Which, conveniently, she gets, after Wilkes, in the stress of his torture and subsequent escape, loses control and expels all of the Zero Matter contained within him. Whitney absorbs it in turn, and becomes Mega Super Nuts instead of just regular nuts.
The blast stops Thompson from setting off the bomb, and Peggy from shooting him, and everyone is forced to work together in order to escape, which they do, with a timely entrance by Jarvis and Howard – returned from Peru and thrust into the fray (aside: why did Howard not have even a single line in concern for Anna? He spoke of her before we even saw her, and he spent the entire episode alongside Jarvis, and he never said a word about it? Rude. )
Back at the SSR, everyone’s running amok trying to come up with way to stop Whitney, who’s crazy has spun out into obsessive reclusion, and Manfredi has shown his face to ask for help. He wants the real Whitney back, and is willing to help them get the Zero Matter out of her, especially given that she wants to open a new rift to find more, and it could potentially end the world. You know, just regular Tuesday stuff.
While they look for a way to draw her out and remove the Zero Matter from her, Thompson shows back up, tail between his legs, waving an olive branch and offering his help, which Peggy accepts after only mild ribbing.
They manage to invent a device that will open a rift, and draw Whitney to it, and another device to force the Zero Matter out of her and back where it came from. It works, and a crazed, devastated Whitney is arrested, but the device fails to close the rift again as planned. So, as it is with such things, someone will have to manually turn it off and almost certainly be sucked into the black vortex and to Certain Death. While everyone else is tripping over each other to volunteer (“big damn heroes, sir.”), Daniel actually gets sh*t done, and enters the danger zone to turn the damn thing off himself.
His tether slips though, as they do, and everyone else makes a hilariously useless Looney Tunes-style human chain trying to keep him from being absorbed into another dimension.
All’s well that ends well though, and thanks to Jarvis’ quick-thinking and Howard’s flying car (you know, the one from Captain America?), they manage to fly the device into the rift and make it eat itself. And the car. It was pretty awesome.
Whitney is, notably, left in a mental institution where she keeps trying to claw her own face off and replicate the Zero Matter scar she no longer has. Her obsession has shifted and her powers are gone, but Manfredi’s plan backfired, and she’s as crazy as ever. He looks in on her sadly, while she hallucinates a happy life with Chadwick – the husband she killed. I expect we have not seen the last of her, especially given a conspicuous shot of the masks in her dressing room.

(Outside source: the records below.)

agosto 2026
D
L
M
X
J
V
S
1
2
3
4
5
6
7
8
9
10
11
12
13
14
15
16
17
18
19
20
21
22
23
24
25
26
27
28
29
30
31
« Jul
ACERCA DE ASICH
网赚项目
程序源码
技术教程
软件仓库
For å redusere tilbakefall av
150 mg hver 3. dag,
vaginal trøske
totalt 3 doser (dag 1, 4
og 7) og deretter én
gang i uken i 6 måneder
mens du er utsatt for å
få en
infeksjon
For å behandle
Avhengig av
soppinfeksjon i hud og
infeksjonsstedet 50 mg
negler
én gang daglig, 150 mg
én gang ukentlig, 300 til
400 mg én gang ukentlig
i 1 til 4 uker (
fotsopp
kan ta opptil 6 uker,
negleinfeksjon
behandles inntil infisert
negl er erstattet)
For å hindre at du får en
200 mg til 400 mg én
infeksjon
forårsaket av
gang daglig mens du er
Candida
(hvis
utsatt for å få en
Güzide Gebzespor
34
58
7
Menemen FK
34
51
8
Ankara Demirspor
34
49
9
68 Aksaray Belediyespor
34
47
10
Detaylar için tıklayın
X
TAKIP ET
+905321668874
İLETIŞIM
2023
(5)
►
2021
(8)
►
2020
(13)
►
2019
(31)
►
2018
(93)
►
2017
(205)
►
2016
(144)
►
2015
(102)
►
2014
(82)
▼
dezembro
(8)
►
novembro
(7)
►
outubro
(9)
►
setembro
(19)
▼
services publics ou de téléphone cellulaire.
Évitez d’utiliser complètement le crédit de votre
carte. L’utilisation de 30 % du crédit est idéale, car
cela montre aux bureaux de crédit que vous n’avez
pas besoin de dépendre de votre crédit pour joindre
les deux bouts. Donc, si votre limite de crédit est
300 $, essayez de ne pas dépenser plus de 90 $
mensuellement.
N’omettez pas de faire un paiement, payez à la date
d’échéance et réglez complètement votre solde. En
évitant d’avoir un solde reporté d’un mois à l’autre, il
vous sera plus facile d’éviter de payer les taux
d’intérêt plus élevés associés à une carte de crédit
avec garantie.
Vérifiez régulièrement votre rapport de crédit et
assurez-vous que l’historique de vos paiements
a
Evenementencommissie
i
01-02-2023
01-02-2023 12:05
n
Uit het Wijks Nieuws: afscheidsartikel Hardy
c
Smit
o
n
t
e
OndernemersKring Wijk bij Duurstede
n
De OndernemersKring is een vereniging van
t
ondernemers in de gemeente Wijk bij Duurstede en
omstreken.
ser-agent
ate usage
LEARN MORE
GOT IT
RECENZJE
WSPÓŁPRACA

While everyone is preparing to leave, Thompson reveals to Peggy that the Arena Club pins transform into mysterious keys when opened. Before they can do anything with this information though, he is shot in his hotel room by a faceless intruder, come for said key.
Hello, next season.
On the whole, this finale and this season have been solid. Much better than last season in fact. I loved the flying car, I loved seeing some more Howard stark, I loved the increased diversity. I missed Angie, I could always use more Dottie, and I was sad that Wilkes (uncharacteristically and unexpectedly) told Peggy they probably just weren’t meant to be. It seems as though a great character is just going to be left to fade away. Something Agent Carter in fact has a habit of doing (See: Violet, Angie, The Howling Commandos). I suppose it’s better than killing them.
ON AN UPNOTE THOUGH, Peggy and Daniel finally get it on! He jokingly berates her for being so willing to die and refusing to let anyone else make the same sacrifices, and when he asks why she has no snappy retort, she just jumps his bones.